> **What you need to do**:
Turn the lines from the start of the rows through the line that contains "荷莫茲海峽再傳船隻遇襲 阿聯控伊朗攻擊國營油輪" into a JSON list of strings, one string per line, leaving out blank lines. Include only those lines.

**** Data shown

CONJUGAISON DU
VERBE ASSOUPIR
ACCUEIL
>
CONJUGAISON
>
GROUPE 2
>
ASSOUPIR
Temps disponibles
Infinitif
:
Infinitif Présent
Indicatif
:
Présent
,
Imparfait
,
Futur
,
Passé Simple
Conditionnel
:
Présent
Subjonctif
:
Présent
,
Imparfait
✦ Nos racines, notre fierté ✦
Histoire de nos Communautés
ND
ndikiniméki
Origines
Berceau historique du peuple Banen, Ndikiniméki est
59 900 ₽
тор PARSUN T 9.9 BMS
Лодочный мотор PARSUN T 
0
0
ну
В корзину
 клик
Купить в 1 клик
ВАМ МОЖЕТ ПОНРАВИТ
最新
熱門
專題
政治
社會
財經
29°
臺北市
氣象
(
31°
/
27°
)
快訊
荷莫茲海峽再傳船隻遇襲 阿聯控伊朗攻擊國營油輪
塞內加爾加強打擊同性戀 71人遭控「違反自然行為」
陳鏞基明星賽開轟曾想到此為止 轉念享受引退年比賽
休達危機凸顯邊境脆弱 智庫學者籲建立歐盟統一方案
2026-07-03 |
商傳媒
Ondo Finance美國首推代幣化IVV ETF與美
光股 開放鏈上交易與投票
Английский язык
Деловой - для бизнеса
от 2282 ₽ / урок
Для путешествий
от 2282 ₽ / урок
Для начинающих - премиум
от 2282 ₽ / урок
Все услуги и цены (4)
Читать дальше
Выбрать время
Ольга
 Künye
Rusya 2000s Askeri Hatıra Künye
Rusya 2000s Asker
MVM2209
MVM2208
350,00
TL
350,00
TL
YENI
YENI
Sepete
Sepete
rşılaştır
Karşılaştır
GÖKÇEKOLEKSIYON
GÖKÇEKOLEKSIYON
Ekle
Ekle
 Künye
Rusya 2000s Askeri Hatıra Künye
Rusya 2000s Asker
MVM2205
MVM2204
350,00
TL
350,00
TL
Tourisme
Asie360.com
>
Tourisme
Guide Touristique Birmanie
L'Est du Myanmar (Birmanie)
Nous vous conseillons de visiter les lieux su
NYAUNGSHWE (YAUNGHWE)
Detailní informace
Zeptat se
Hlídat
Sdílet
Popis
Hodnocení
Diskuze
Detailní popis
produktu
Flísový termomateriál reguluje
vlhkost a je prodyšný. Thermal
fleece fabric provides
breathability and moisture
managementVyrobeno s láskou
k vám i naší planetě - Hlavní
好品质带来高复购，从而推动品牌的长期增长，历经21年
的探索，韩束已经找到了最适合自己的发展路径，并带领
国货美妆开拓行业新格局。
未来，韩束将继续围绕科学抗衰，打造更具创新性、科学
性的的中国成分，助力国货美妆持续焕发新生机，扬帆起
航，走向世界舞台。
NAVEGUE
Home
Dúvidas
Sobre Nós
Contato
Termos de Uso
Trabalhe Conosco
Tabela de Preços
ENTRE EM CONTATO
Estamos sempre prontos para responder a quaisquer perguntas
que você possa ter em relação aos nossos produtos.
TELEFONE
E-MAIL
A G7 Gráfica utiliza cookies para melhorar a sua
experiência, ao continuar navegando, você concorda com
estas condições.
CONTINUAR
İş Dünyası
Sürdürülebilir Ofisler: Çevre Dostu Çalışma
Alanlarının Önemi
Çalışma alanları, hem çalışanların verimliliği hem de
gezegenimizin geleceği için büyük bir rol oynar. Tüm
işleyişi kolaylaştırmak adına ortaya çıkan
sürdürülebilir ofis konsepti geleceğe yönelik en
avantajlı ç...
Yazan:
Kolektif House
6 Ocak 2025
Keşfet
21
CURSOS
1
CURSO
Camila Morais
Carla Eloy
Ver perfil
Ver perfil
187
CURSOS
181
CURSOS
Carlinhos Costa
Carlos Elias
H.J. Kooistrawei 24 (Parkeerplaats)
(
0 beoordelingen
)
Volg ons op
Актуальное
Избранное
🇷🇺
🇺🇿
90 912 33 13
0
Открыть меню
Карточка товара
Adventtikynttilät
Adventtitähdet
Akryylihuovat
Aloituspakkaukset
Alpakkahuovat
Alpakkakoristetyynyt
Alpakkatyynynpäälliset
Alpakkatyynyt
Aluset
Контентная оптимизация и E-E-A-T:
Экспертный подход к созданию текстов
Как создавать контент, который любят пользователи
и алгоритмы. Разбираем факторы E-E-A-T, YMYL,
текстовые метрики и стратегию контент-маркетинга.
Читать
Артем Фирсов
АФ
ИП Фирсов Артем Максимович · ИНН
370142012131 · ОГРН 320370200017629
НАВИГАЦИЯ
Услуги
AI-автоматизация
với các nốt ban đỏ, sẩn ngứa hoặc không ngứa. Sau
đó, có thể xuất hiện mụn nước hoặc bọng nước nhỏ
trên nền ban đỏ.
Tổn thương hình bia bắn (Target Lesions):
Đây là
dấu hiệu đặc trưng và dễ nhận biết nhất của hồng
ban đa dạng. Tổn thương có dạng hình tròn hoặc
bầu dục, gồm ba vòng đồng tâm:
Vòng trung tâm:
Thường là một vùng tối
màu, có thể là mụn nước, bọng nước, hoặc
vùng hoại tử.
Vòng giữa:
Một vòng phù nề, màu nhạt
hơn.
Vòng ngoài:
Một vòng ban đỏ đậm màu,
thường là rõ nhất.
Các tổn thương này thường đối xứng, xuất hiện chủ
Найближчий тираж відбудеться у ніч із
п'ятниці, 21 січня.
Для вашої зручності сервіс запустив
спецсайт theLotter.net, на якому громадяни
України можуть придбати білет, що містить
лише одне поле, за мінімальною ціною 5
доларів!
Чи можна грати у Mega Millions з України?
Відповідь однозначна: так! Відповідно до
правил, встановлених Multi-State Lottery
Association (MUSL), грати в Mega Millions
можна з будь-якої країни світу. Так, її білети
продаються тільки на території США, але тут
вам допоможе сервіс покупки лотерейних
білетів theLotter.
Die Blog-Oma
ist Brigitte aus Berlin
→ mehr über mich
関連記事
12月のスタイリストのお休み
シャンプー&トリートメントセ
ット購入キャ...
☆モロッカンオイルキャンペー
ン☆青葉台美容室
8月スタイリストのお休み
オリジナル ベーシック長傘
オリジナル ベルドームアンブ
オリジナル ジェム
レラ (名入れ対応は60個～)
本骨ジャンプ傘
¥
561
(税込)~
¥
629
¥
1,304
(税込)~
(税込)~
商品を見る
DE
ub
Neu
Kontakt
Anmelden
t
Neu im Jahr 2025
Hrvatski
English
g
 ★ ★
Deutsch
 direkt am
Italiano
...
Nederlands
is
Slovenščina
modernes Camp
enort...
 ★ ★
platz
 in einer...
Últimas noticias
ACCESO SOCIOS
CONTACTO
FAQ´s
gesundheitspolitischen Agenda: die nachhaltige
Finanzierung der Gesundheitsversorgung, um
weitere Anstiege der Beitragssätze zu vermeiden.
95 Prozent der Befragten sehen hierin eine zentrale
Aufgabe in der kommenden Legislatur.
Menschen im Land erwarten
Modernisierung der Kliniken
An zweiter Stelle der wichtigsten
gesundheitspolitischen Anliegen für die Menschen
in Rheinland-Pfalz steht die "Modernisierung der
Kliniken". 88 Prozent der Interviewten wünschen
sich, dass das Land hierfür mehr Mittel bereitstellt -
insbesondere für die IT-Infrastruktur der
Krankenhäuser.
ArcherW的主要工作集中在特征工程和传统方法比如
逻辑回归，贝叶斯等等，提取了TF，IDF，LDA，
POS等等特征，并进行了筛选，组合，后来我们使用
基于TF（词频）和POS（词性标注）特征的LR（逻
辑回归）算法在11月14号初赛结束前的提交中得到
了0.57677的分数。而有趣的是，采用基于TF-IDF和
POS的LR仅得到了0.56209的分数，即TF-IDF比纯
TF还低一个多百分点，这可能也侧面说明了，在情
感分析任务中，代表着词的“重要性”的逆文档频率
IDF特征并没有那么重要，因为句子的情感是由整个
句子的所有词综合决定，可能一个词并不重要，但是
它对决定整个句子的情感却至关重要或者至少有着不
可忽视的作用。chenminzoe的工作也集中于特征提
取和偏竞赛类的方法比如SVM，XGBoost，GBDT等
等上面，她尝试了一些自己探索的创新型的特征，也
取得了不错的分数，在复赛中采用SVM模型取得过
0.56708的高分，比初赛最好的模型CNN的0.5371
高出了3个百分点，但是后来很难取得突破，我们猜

********

> **Your solution**:
[
  "CONJUGAISON DU",
  "VERBE ASSOUPIR",
  "ACCUEIL",
  ">",
  "CONJUGAISON",
  ">",
  "GROUPE 2",
  ">",
  "ASSOUPIR",
  "Temps disponibles",
  "Infinitif",
  ":",
  "Infinitif Présent",
  "Indicatif",
  ":",
  "Présent",
  ",",
  "Imparfait",
  ",",
  "Futur",
  ",",
  "Passé Simple",
  "Conditionnel",
  ":",
  "Présent",
  "Subjonctif",
  ":",
  "Présent",
  ",",
  "Imparfait",
  "✦ Nos racines, notre fierté ✦",
  "Histoire de nos Communautés",
  "ND",
  "ndikiniméki",
  "Origines",
  "Berceau historique du peuple Banen, Ndikiniméki est",
  "59 900 ₽",
  "тор PARSUN T 9.9 BMS",
  "Лодочный мотор PARSUN T ",
  "0",
  "0",
  "ну",
  "В корзину",
  " клик",
  "Купить в 1 клик",
  "ВАМ МОЖЕТ ПОНРАВИТ",
  "最新",
  "熱門",
  "專題",
  "政治",
  "社會",
  "財經",
  "29°",
  "臺北市",
  "氣象",
  "(",
  "31°",
  "/",
  "27°",
  ")",
  "快訊",
  "荷莫茲海峽再傳船隻遇襲 阿聯控伊朗攻擊國營油輪"
]